Crisis comms in the cyber space
She was invited to Israel to learn about cyber and crisis communications in that space on the basis of her partnership with Gold ‘n Links Cyber, a global cyber security company that has been active in the cyber field for over 20 years in five different countries.
“The course was provided by Howden Cyber Insurance and Gold ‘n Links Cyber, and facilitated through Ariel University, a cutting edge academic institution perched on a hilltop overlooking the city of Ariel and the entire coastal plane of Israel,” Lazarus says.
The course covered five key elements:
– A detailed introduction to the cyber space
– Cyber defense
– Cyber-attack strategies
– Ethics in the cyber space
– Live cyber simulations
– Crisis communications in the face of a cyber-attack
Lazarus says she “watched in dismay a real time world map of cyber-attacks around the world. It looked like a very frightening World War Three”, she says. “Wars by their very definition are human to human. A terrifying new dimension now needs to be considered – and that is machine to machine. That will be nothing more or less than a disaster of catastrophic proportions.”
Lazarus lists standout cases as “the breach on British Telecoms company, Talk Talk, the attacks in the USA on Target and Home Depot, as well as the hospital attack on the Hollywood Presbyterian Medical Centre. Then there’s Sony, and who could forget Ashley Madison! A listed company in South Africa also didn’t escape unscathed”.
What would an attack on our financial institutions do, if the IDC prediction came to pass?
“With money comes confidence. People without money become insecure. We put all our trust in our banks, and if we can’t access our money, chaos ensues. The Greek government collapse may not have centred around cyber, but chaos erupted from its citizenry,” Lazarus explains.

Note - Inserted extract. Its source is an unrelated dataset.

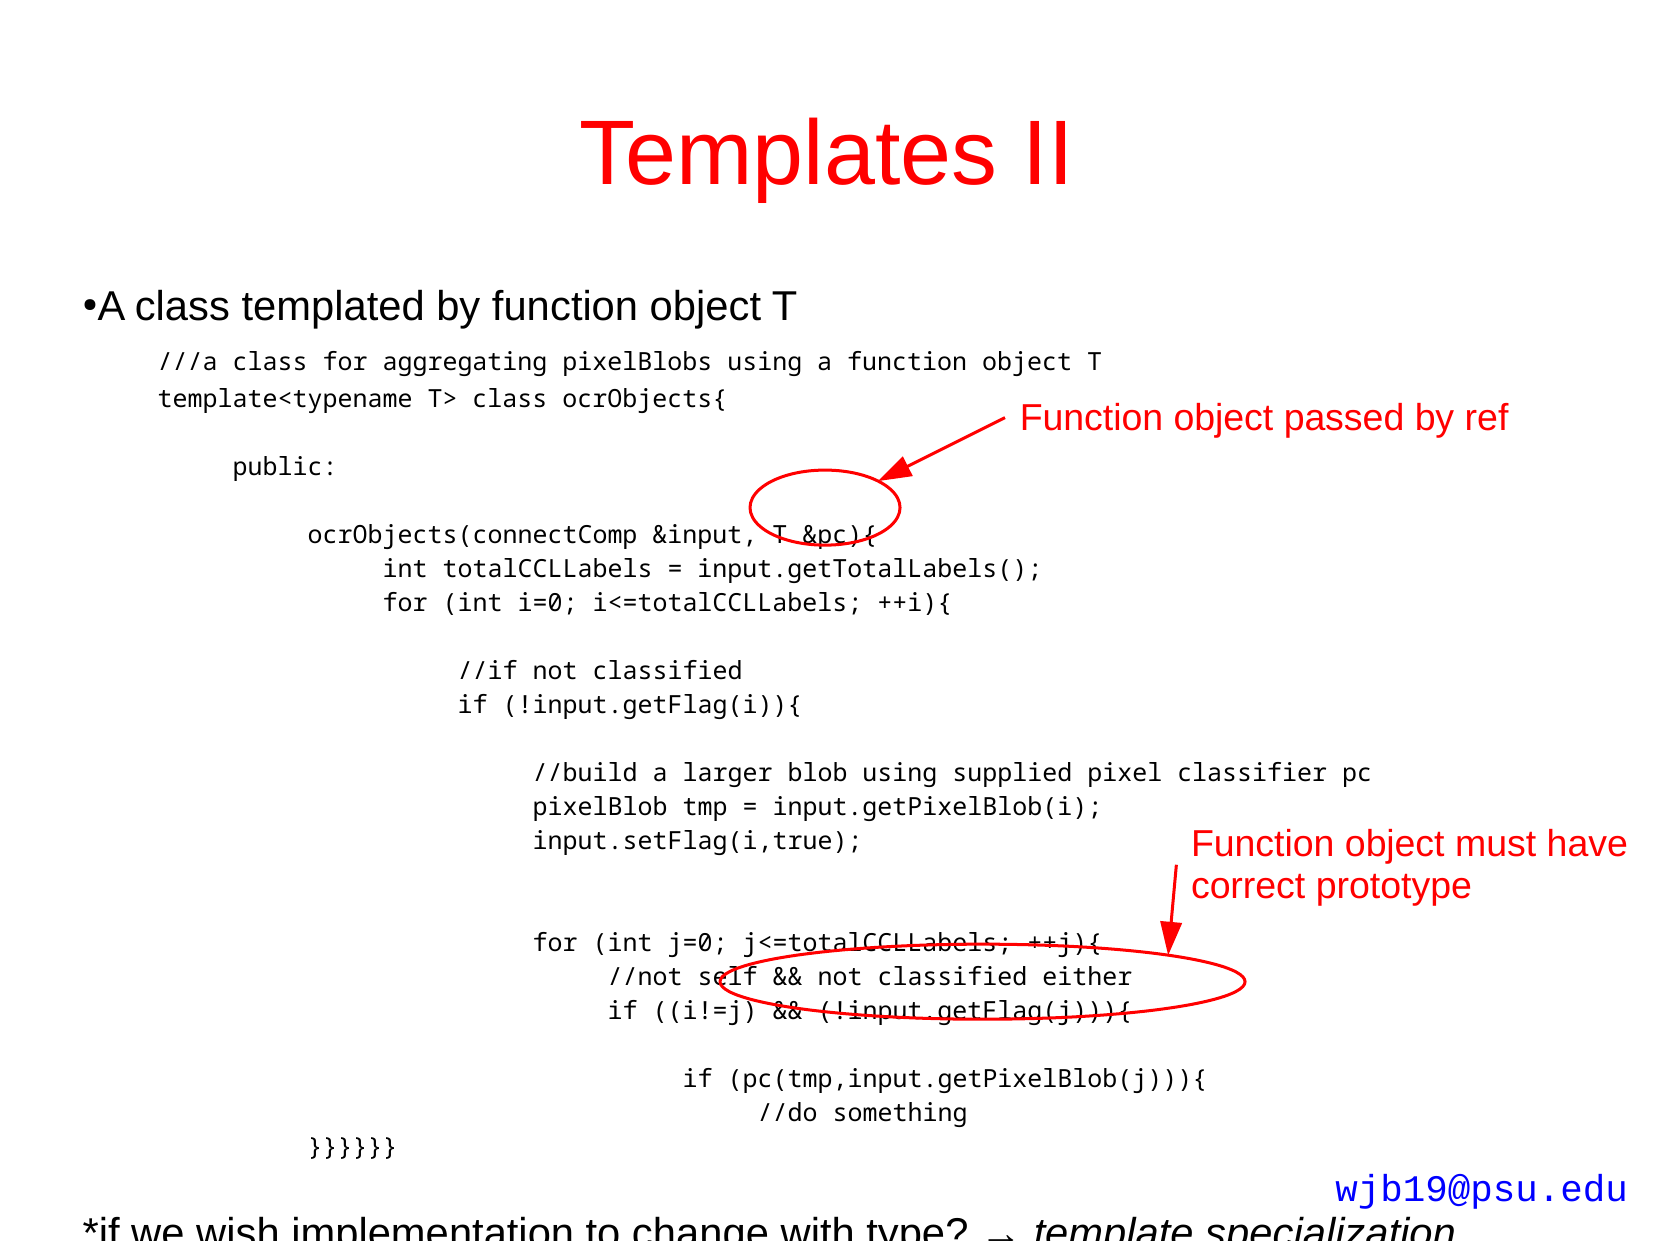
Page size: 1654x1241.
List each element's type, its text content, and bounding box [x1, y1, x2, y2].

“The fact is that the more reliant we become on technology, the more intensely vulnerable we feel without it. WannaCry in the UK resulted in hospitals failing to do simple blood tests because systems went down. Ambulances were dispatched to the wrong addresses because their GPS systems weren’t working.”

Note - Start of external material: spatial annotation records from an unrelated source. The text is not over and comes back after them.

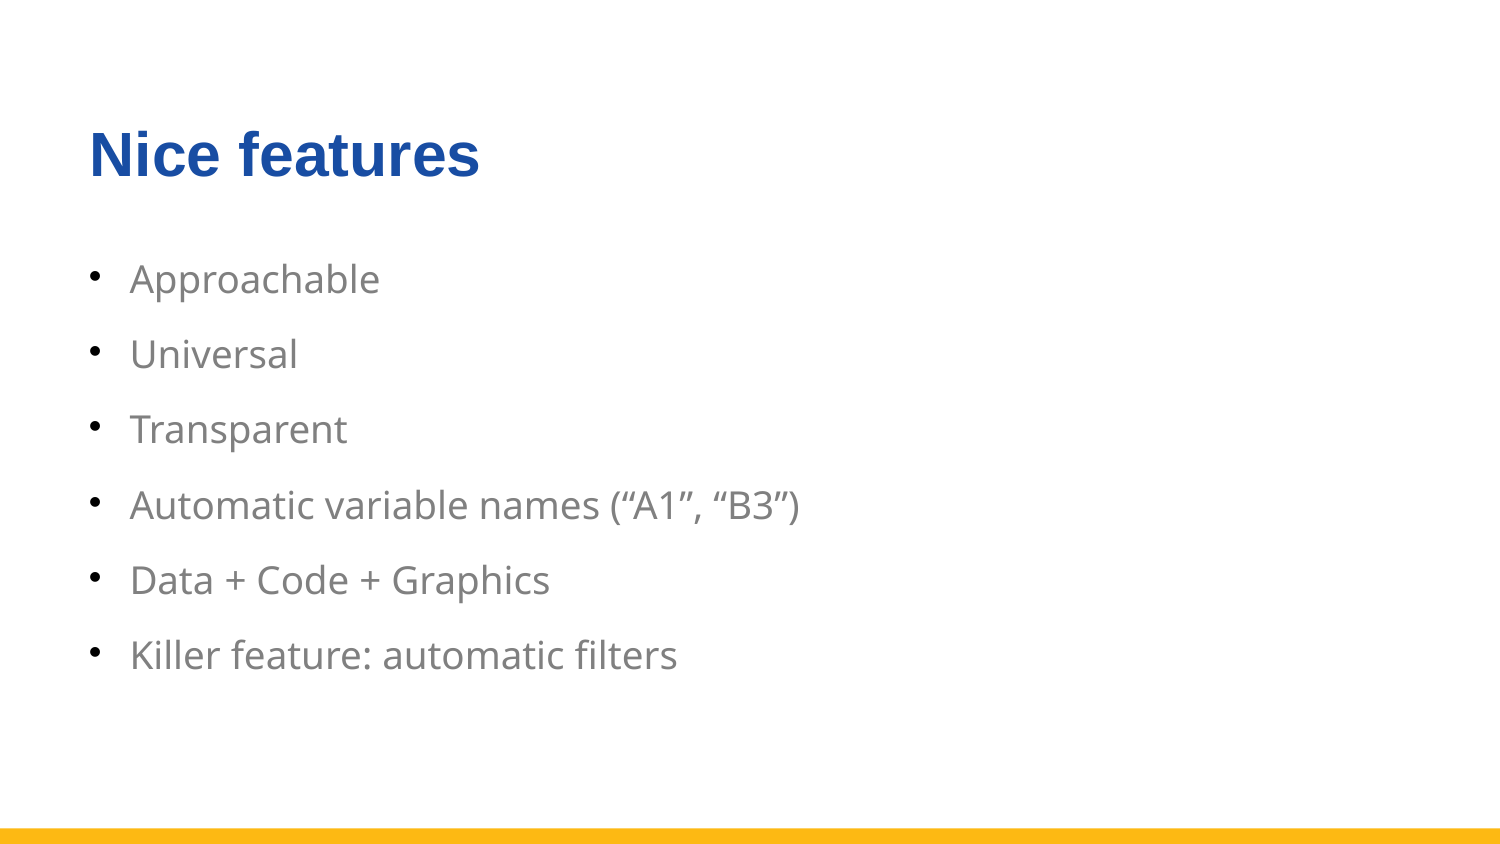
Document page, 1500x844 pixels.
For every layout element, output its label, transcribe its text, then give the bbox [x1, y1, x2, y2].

text_box Approachable Universal Transparent Automatic variable names (“A1”, “B3”) Data + Code + Graphics Killer feature: automatic filters [75, 197, 1425, 687]
text_box Nice features [75, 0, 1425, 197]
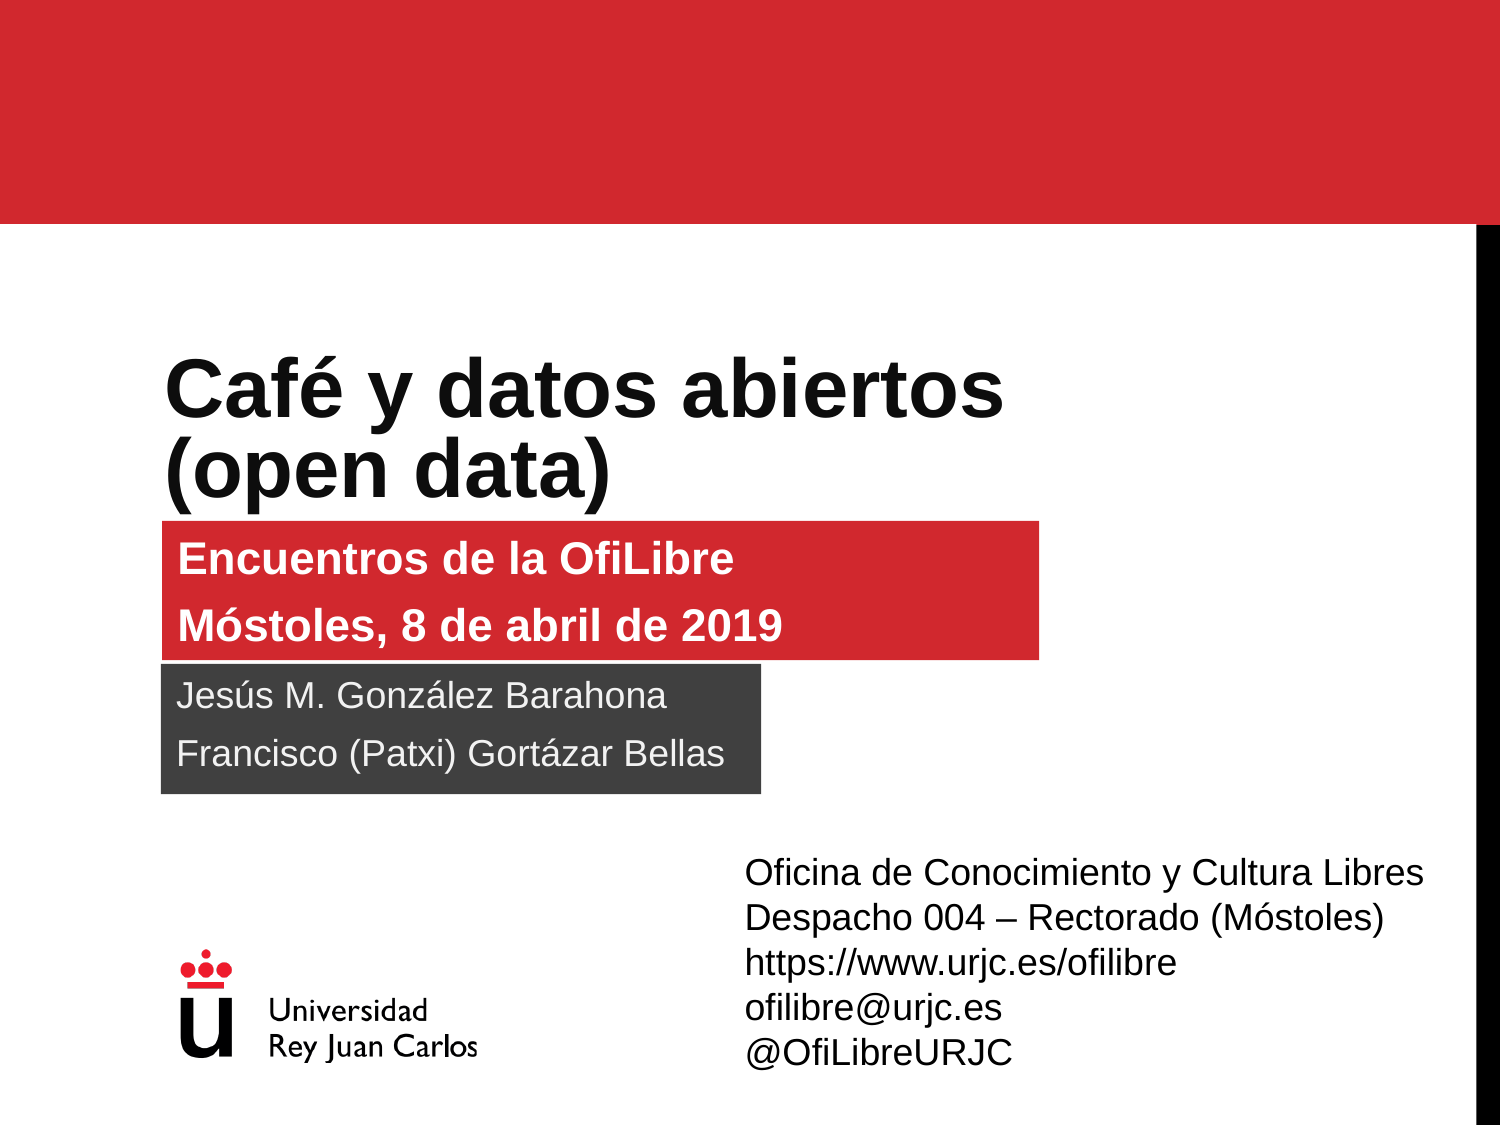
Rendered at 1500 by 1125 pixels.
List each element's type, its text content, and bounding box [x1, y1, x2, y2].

picture [180, 949, 477, 1063]
text_box Encuentros de la OfiLibre Móstoles, 8 de abril de 2019 [162, 520, 1040, 661]
text_box Jesús M. González Barahona Francisco (Patxi) Gortázar Bellas [160, 663, 762, 795]
text_box [0, 0, 1500, 224]
text_box Oficina de Conocimiento y Cultura Libres Despacho 004 – Rectorado (Móstoles) https://www.urjc.es/ofilibre ofilibre@urjc.es @OfiLibreURJC [729, 840, 1483, 1096]
text_box Café y datos abiertos (open data) [149, 179, 1382, 521]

South Africa is 20 years behind
She reckons South Africa is at least 20 years behind the rest of the world when it comes to security “and the continent as a whole is also way behind the curve. We all know it’s coming, but we prefer to sweep our vulnerability under the carpet and hope that it doesn’t happen to us. But it does and it will,” says Lazarus.

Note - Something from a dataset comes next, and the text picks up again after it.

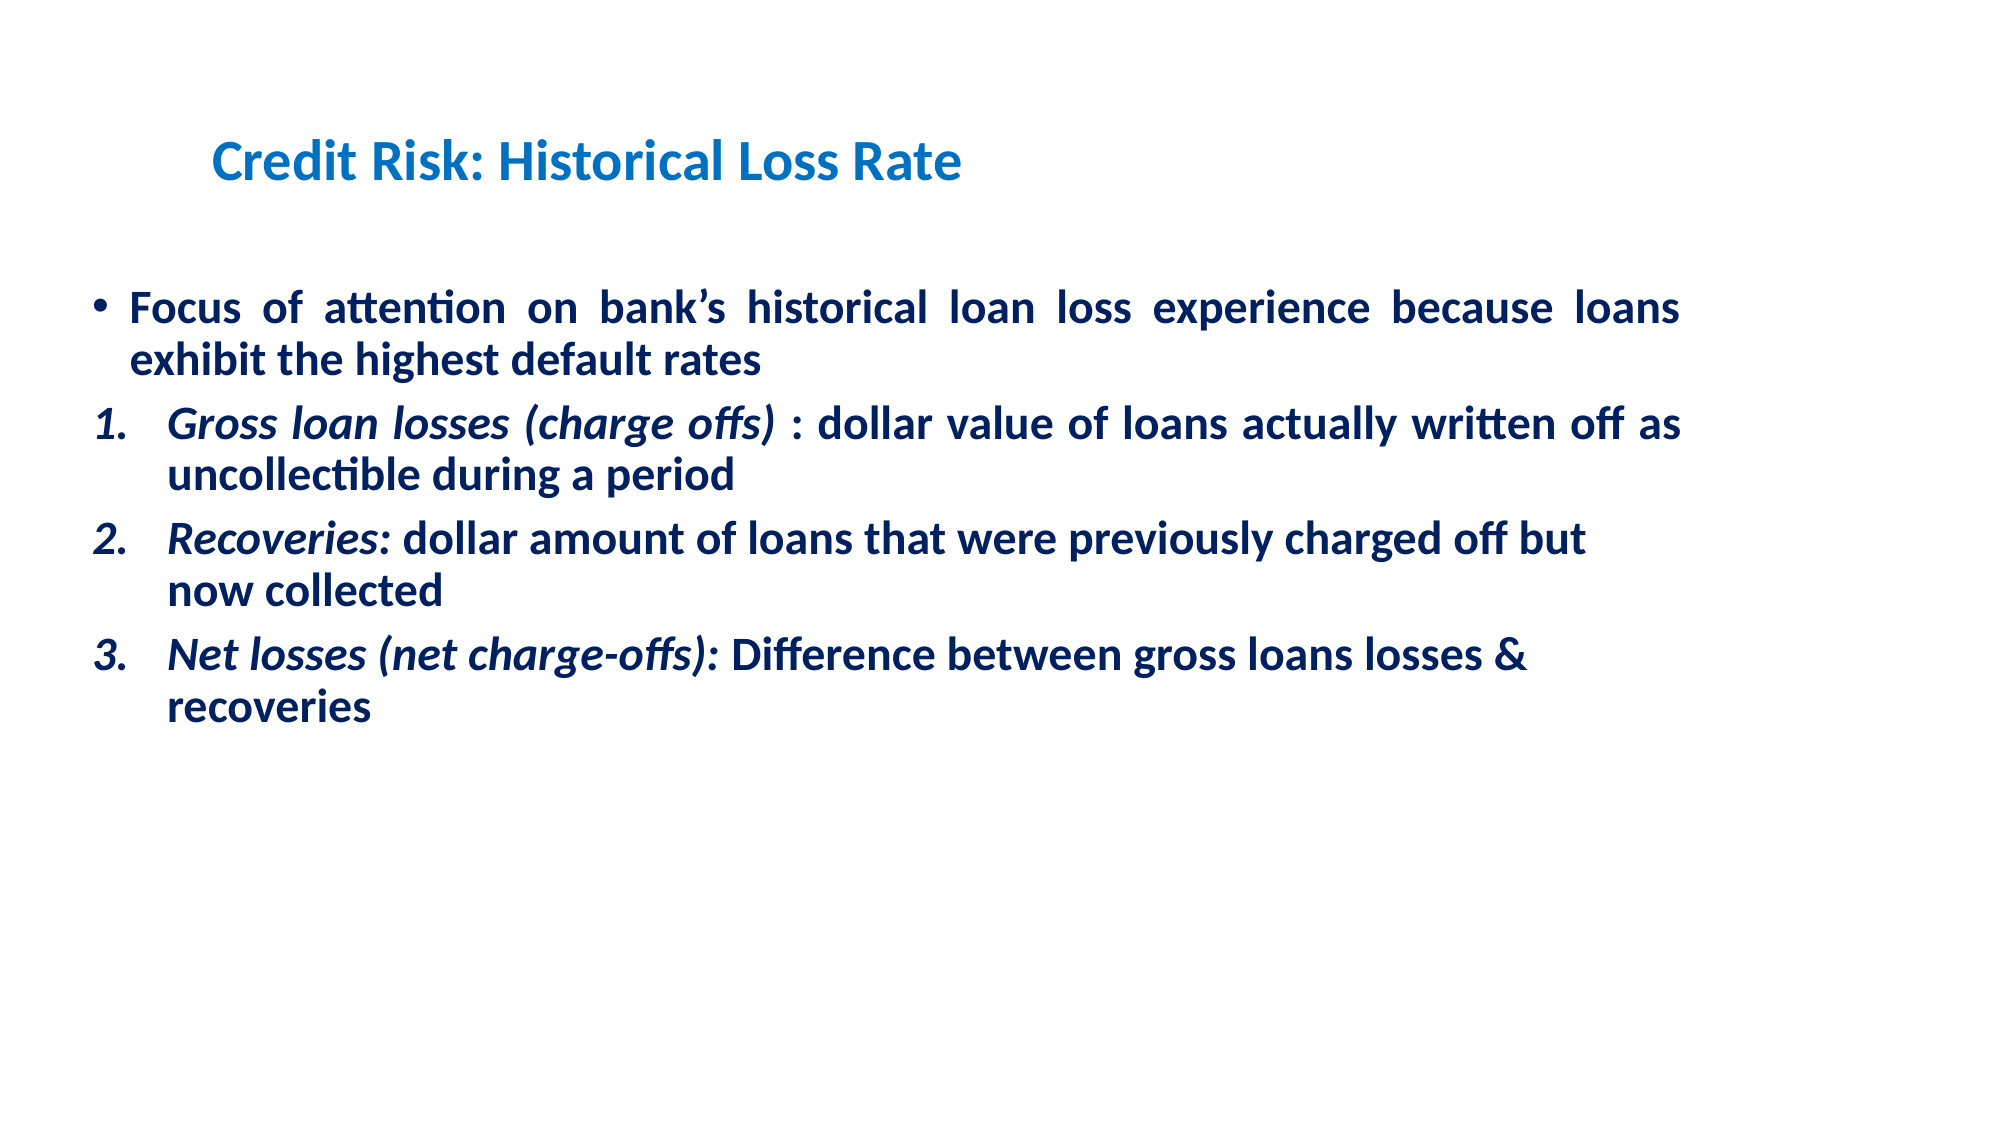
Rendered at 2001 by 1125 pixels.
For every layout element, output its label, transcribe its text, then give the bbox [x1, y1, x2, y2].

In fact, a recent article on The Conversation by advocate and lecturer at the University of Nairobi, Ken Obura, said that “Given the importance that the cyberspace network plays in the life of modern African society, the imperative of securing this domain cannot be gainsaid.
“The International Telecommunications Union estimates that one in five Africans is now connected to cyberspace,” Obura wrote. “An overview by the United Nations also reveals that the supply of essential services in many African countries now relies on the cyberspace network. However, a survey of 21 African countries conducted by UN Economic Commission for Africa found that while many countries had proposed legislation, the level of deployment of security systems to combat cyber crime was low.”
Lazarus recommends that government and business should take a few important initial steps:
– Create a first response or business reaction plan.
– Write a business continuity plan
– In fact, if you engage in the most basic training around cyber awareness, you can mitigate some of the risk.
– Handle communications effectively around the cyber attack
But private citizens should also look at their personal cyber security. After all, it was a cryptoworm that targeted computers running Microsoft Windows operating system that launched the biggest ransomware attack to date. As Lazarus says, “It’s imperative for any organisation to do a proper health check – just like you would do with your GP. This will reveal where you may be exposed, and how bad the damage could be”.